- AIM OF THE EXERCISE -
Emit a verbatim copy of the lines below from the line with "ダイソーの小鼻専用ブラシが優秀すぎる！" through the line with "vystřeluje do hlavy", excluding pictures and everything outside that range.

- EXERCISE DATA -
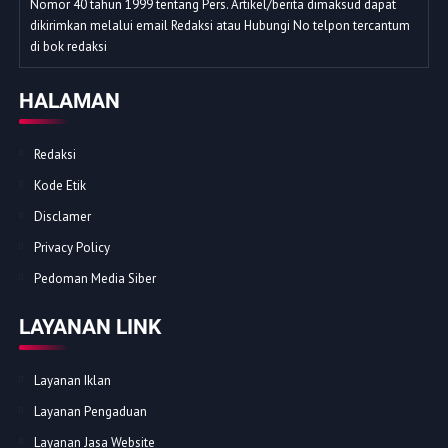
Nomor 40 tahun 1999 tentang Pers. Artikel/berita dimaksud dapat
dikirimkan melalui email Redaksi atau Hubungi No telpon tercantum
di bok redaksi
HALAMAN
Redaksi
Kode Etik
Disclamer
Privacy Policy
Pedoman Media Siber
LAYANAN LINK
Layanan Iklan
Layanan Pengaduan
Layanan Jasa Website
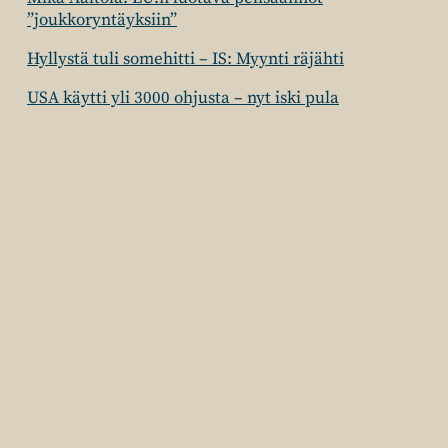
”joukkoryntäyksiin”
Hyllystä tuli somehitti – IS: Myynti räjähti
USA käytti yli 3000 ohjusta – nyt iski pula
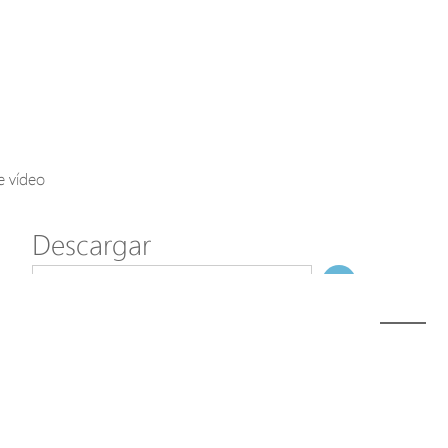
Axis Solutions
Hanwha Solutions
Accessory
EoS Product
e vídeo
Descargar
ã€
€
Modelo
I69-200
NombreDeFichero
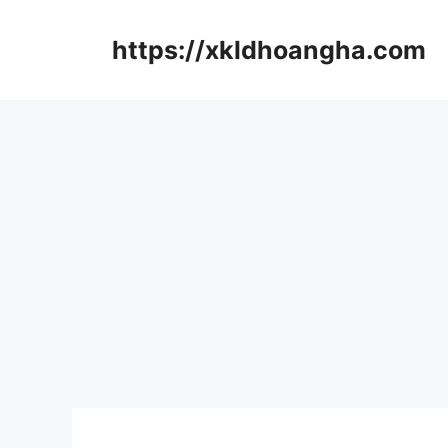
컨
텐
https://xkldhoangha.com
츠
로
건
너
뛰
기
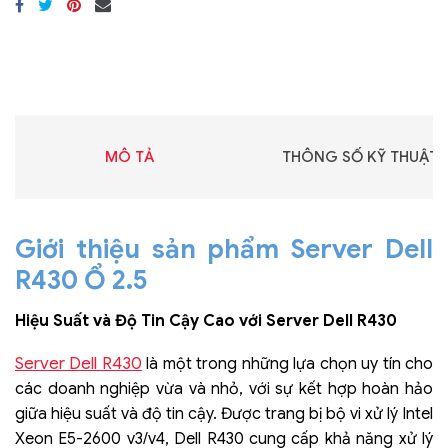
MÔ TẢ
THÔNG SỐ KỸ THUẬT
Giới thiệu sản phẩm Server Dell
R430 Ổ 2.5
Hiệu Suất và Độ Tin Cậy Cao với Server Dell R430
Server Dell R430
là một trong những lựa chọn uy tín cho
các doanh nghiệp vừa và nhỏ, với sự kết hợp hoàn hảo
giữa hiệu suất và độ tin cậy. Được trang bị bộ vi xử lý Intel
Xeon E5-2600 v3/v4, Dell R430 cung cấp khả năng xử lý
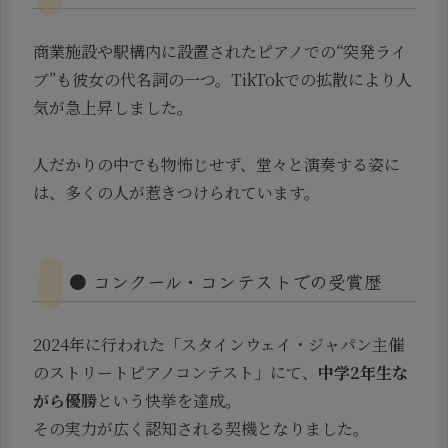
商業施設や駅構内に設置されたピアノでの“突発ライ
ブ”も彼女の代名詞の一つ。TikTokでの拡散により人
気が急上昇しました。
人だかりの中でも物怖じせず、堂々と演奏する姿に
は、多くの人が惹きつけられています。
● コンクール・コンテストでの受賞歴
2024年に行われた「スタインウェイ・ジャパン主催
のストリートピアノコンテスト」にて、
中学2年生な
がら優勝
という快挙を達成。
その実力が広く認知される契機となりました。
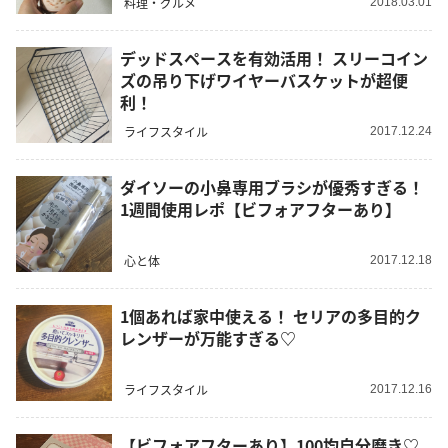
料理・グルメ
2018.03.01
デッドスペースを有効活用！ スリーコイン
ズの吊り下げワイヤーバスケットが超便
利！
ライフスタイル
2017.12.24
ダイソーの小鼻専用ブラシが優秀すぎる！
1週間使用レポ【ビフォアフターあり】
心と体
2017.12.18
1個あれば家中使える！ セリアの多目的ク
レンザーが万能すぎる♡
ライフスタイル
2017.12.16
【ビフォアフターあり】100均自分磨き♡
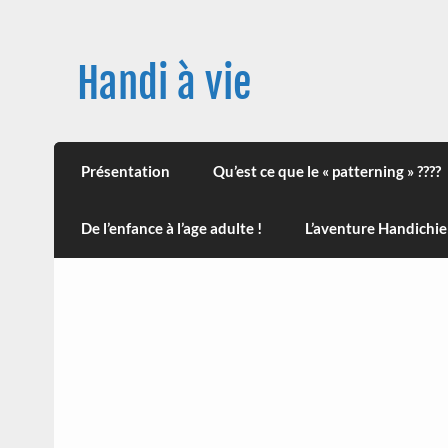
Skip
to
content
Handi à vie
Une image positive du handicap, en France et
leur impact sur la santé (mon histoire est d
Présentation
Qu’est ce que le « patterning » ????
De l’enfance à l’age adulte !
L’aventure Handichie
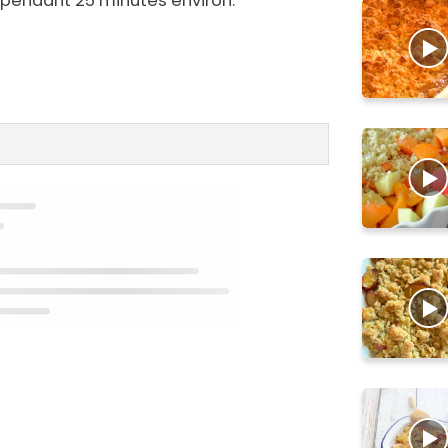
 pendant 25 minutes environ.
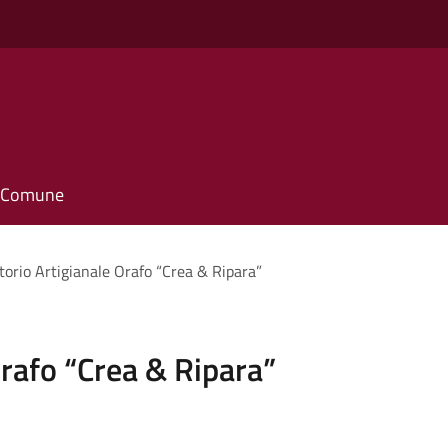
il Comune
torio Artigianale Orafo “Crea & Ripara”
Orafo “Crea & Ripara”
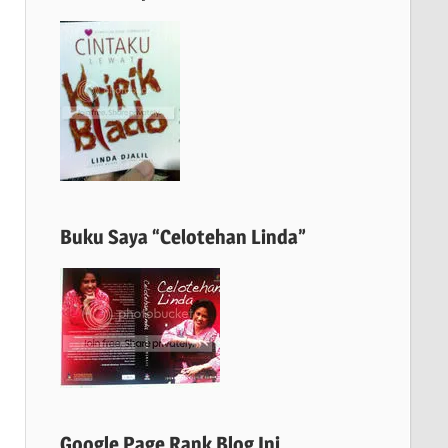
Buku Saya “Celotehan Linda”
Google Page Rank Blog Ini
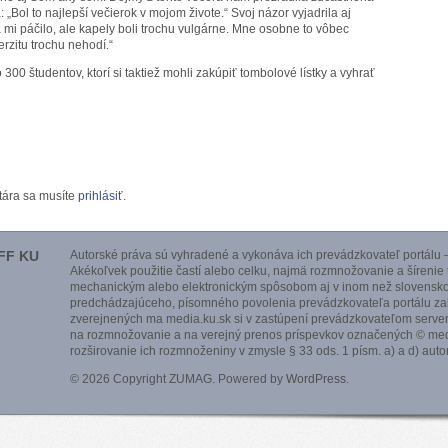
Bol to najlepší večierok v mojom živote.“ Svoj názor vyjadrila aj
 mi páčilo, ale kapely boli trochu vulgárne. Mne osobne to vôbec
erzitu trochu nehodí.“
 300 študentov, ktorí si taktiež mohli zakúpiť tombolové lístky a vyhrať
tára sa musíte
prihlásiť
.
FF KU
Autorské práva sú vyhradené a vykonáva ich prevádzkovateľ portálu –
Akékoľvek použitie častí alebo celku, najmä rozmnožovanie a šírenie
mechanickým alebo elektronickým spôsobom aj v inom než slovensko
predchádzajúceho, písomného povolenia prevádzkovateľa portálu zak
zverejnených ma media.ku.sk si v zastúpení prevádzkovateľom serve
na rozmnožovanie a na verejný prenos príspevkov označených © medi
rozširovanie ich rozmnoženiny v zmysle § 33 ods. 1 písm. a) a d) aut
© 2026 Copyright ZUMAG. Powered by
WordPress
.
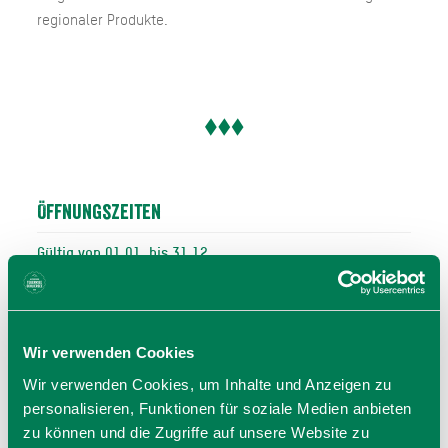
regionaler Produkte.
Öffnungszeiten
Gültig von 01.01. bis 31.12.
Mi
17:00 - 23:00 Uhr
Do
17:00 - 23:00 Uhr
Fr
17:00 - 23:00 Uhr
Wir verwenden Cookies
Sa
11:30 - 23:00 Uhr
Wir verwenden Cookies, um Inhalte und Anzeigen zu
So
11:30 - 23:00 Uhr
personalisieren, Funktionen für soziale Medien anbieten
11:30 - 23:00 Uhr
zu können und die Zugriffe auf unsere Website zu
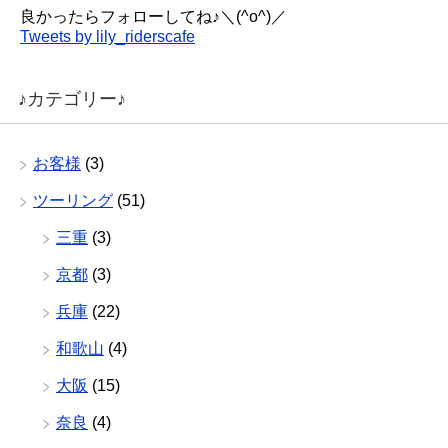
良かったらフォローしてね♪＼(^o^)／
Tweets by lily_riderscafe
♪カテゴリー♪
お客様
(3)
ツーリング
(51)
三重
(3)
京都
(3)
兵庫
(22)
和歌山
(4)
大阪
(15)
奈良
(4)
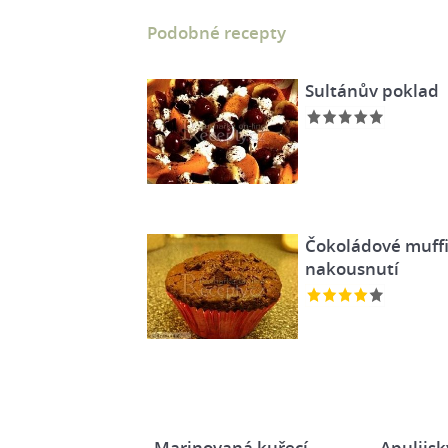
Podobné recepty
Sultánův poklad
Čokoládové muffi
nakousnutí
Marinovaná kuřecí
Apulijsk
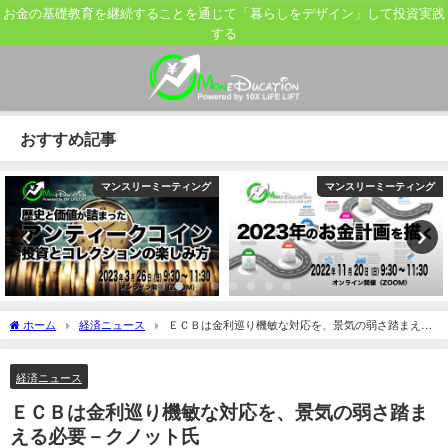
お金の基礎教育を継続することを通じて「暮らしをデザイン」して投資実践
する
おすすめ記事
マンスリーミーティング
マンスリーミーティング
ホーム
経済ニュース
ＥＣＢは金利巡り機敏な対応を、景気の弱さ踏まえる
必要－クノット氏
経済ニュース
ＥＣＢは金利巡り機敏な対応を、景気の弱さ踏ま
える必要－クノット氏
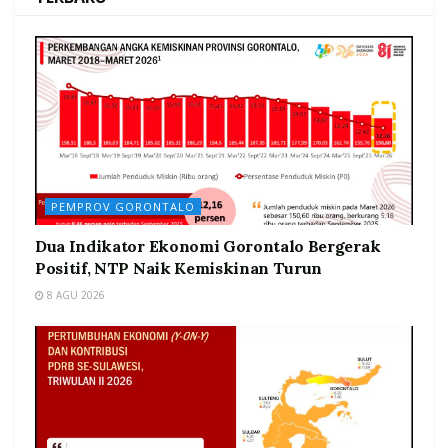
PEMPROV GORONTALO
Dua Indikator Ekonomi Gorontalo Bergerak
Positif, NTP Naik Kemiskinan Turun
8 AGU 2026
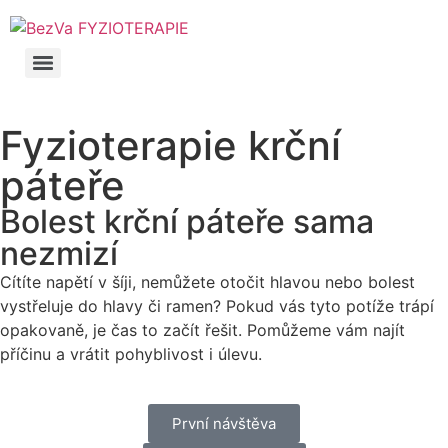
Fyzioterapie krční
páteře
Bolest krční páteře sama
nezmizí
Cítíte napětí v šíji, nemůžete otočit hlavou nebo bolest
vystřeluje do hlavy či ramen? Pokud vás tyto potíže trápí
opakovaně, je čas to začít řešit. Pomůžeme vám najít
příčinu a vrátit pohyblivost i úlevu.
První návštěva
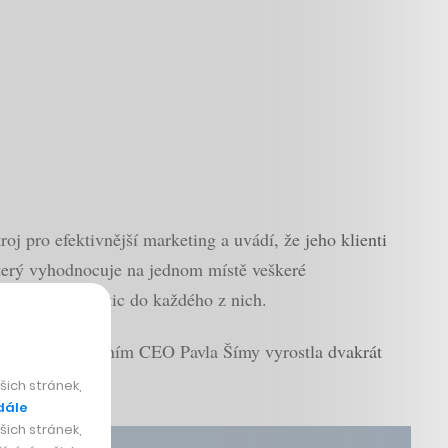
oj pro efektivnější marketing a uvádí, že jeho klienti
 který vyhodnocuje na jednom místě veškeré
ávratnost investic do každého z nich.
 firma pod vedením CEO Pavla Šímy vyrostla dvakrát
ich stránek,
dále
ich stránek,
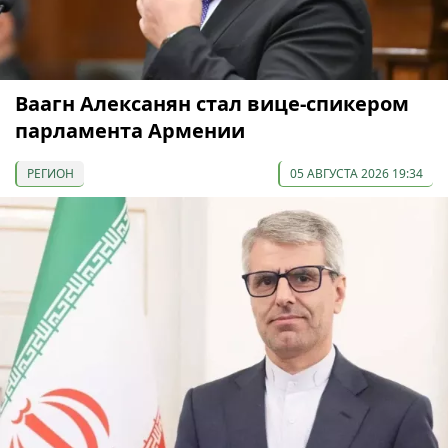
Ваагн Алексанян стал вице-спикером
парламента Армении
РЕГИОН
05 АВГУСТА 2026 19:34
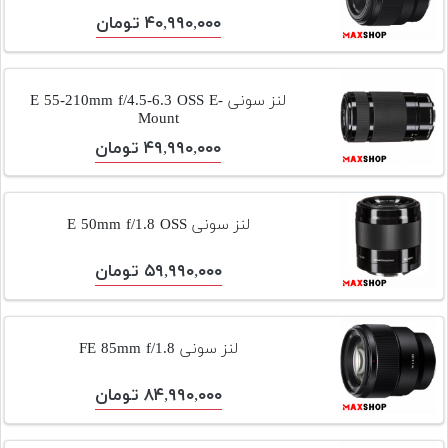
تجهیزات
۴۰,۹۹۰,۰۰۰ تومان
مکث
پلاس
لنز سونی E 55-210mm f/4.5-6.3 OSS E-
Mount
افزودن
محصول
۴۹,۹۹۰,۰۰۰ تومان
دست
دوم
لنز سونی E 50mm f/1.8 OSS
لیست
قیمت
۵۹,۹۹۰,۰۰۰ تومان
دوربین
بله
لنز سونی FE 85mm f/1.8
۸۴,۹۹۰,۰۰۰ تومان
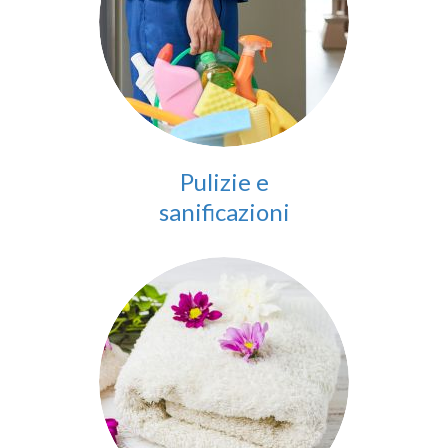
Pulizie e
sanificazioni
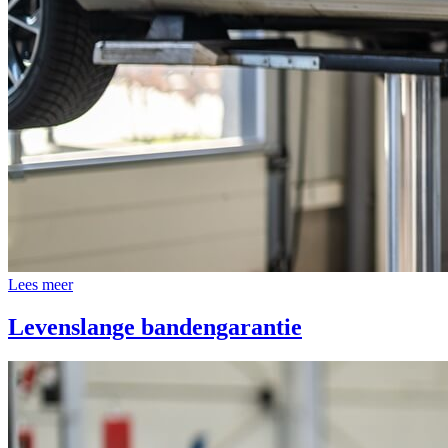
Lees meer
Levenslange bandengarantie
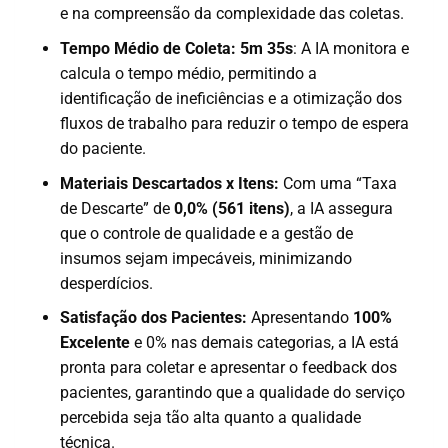
e na compreensão da complexidade das coletas.
Tempo Médio de Coleta: 5m 35s
: A IA monitora e
calcula o tempo médio, permitindo a
identificação de ineficiências e a otimização dos
fluxos de trabalho para reduzir o tempo de espera
do paciente.
Materiais Descartados x Itens:
Com uma “Taxa
de Descarte” de
0,0% (561 itens)
, a IA assegura
que o controle de qualidade e a gestão de
insumos sejam impecáveis, minimizando
desperdícios.
Satisfação dos Pacientes:
Apresentando
100%
Excelente
e 0% nas demais categorias, a IA está
pronta para coletar e apresentar o feedback dos
pacientes, garantindo que a qualidade do serviço
percebida seja tão alta quanto a qualidade
técnica.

- EXERCISE RESULT -
ダイソーの小鼻専用ブラシが優秀すぎる！
1週間使用レポ【ビフォアフターあり】
心と体
2017.12.18
1個あれば家中使える！ セリアの多目的ク
レンザーが万能すぎる♡
ライフスタイル
2017.12.16
【ビフォアフターあり】100均自分磨き♡
Skip
to
content
Handi à vie
Une image positive du handicap, en France et
leur impact sur la santé (mon histoire est d
Présentation
Qu’est ce que le « patterning » ????
De l’enfance à l’age adulte !
L’aventure Handichie
 pendant 25 minutes environ.
il Comune
torio Artigianale Orafo “Crea & Ripara”
Orafo “Crea & Ripara”
Buku Saya “Celotehan Linda”
Google Page Rank Blog Ini
Bol to najlepší večierok v mojom živote.“ Svoj názor vyjadrila aj
 mi páčilo, ale kapely boli trochu vulgárne. Mne osobne to vôbec
erzitu trochu nehodí.“
 300 študentov, ktorí si taktiež mohli zakúpiť tombolové lístky a vyhrať
tára sa musíte
prihlásiť
.
FF KU
Autorské práva sú vyhradené a vykonáva ich prevádzkovateľ portálu –
Akékoľvek použitie častí alebo celku, najmä rozmnožovanie a šírenie
mechanickým alebo elektronickým spôsobom aj v inom než slovensko
predchádzajúceho, písomného povolenia prevádzkovateľa portálu zak
zverejnených ma media.ku.sk si v zastúpení prevádzkovateľom serve
na rozmnožovanie a na verejný prenos príspevkov označených © medi
rozširovanie ich rozmnoženiny v zmysle § 33 ods. 1 písm. a) a d) aut
© 2026 Copyright ZUMAG. Powered by
WordPress
.
regionaler Produkte.
Öffnungszeiten
Gültig von 01.01. bis 31.12.
Mi
17:00 - 23:00 Uhr
Do
17:00 - 23:00 Uhr
Fr
17:00 - 23:00 Uhr
Wir verwenden Cookies
Sa
11:30 - 23:00 Uhr
Wir verwenden Cookies, um Inhalte und Anzeigen zu
So
11:30 - 23:00 Uhr
personalisieren, Funktionen für soziale Medien anbieten
11:30 - 23:00 Uhr
zu können und die Zugriffe auf unsere Website zu
良かったらフォローしてね♪＼(^o^)／
Tweets by lily_riderscafe
♪カテゴリー♪
お客様
(3)
ツーリング
(51)
三重
(3)
京都
(3)
兵庫
(22)
和歌山
(4)
大阪
(15)
奈良
(4)
Podobné recepty
Sultánův poklad
Čokoládové muffi
nakousnutí
Marinovaná kuřecí
Apulijsk
お金の基礎教育を継続することを通じて「暮らしをデザイン」して投資実践
する
おすすめ記事
マンスリーミーティング
マンスリーミーティング
ホーム
経済ニュース
ＥＣＢは金利巡り機敏な対応を、景気の弱さ踏まえる
必要－クノット氏
経済ニュース
ＥＣＢは金利巡り機敏な対応を、景気の弱さ踏ま
える必要－クノット氏
PEMPROV GORONTALO
Dua Indikator Ekonomi Gorontalo Bergerak
Positif, NTP Naik Kemiskinan Turun
8 AGU 2026
Fyzioterapie krční
páteře
Bolest krční páteře sama
nezmizí
Cítíte napětí v šíji, nemůžete otočit hlavou nebo bolest
vystřeluje do hlavy či ramen? Pokud vás tyto potíže trápí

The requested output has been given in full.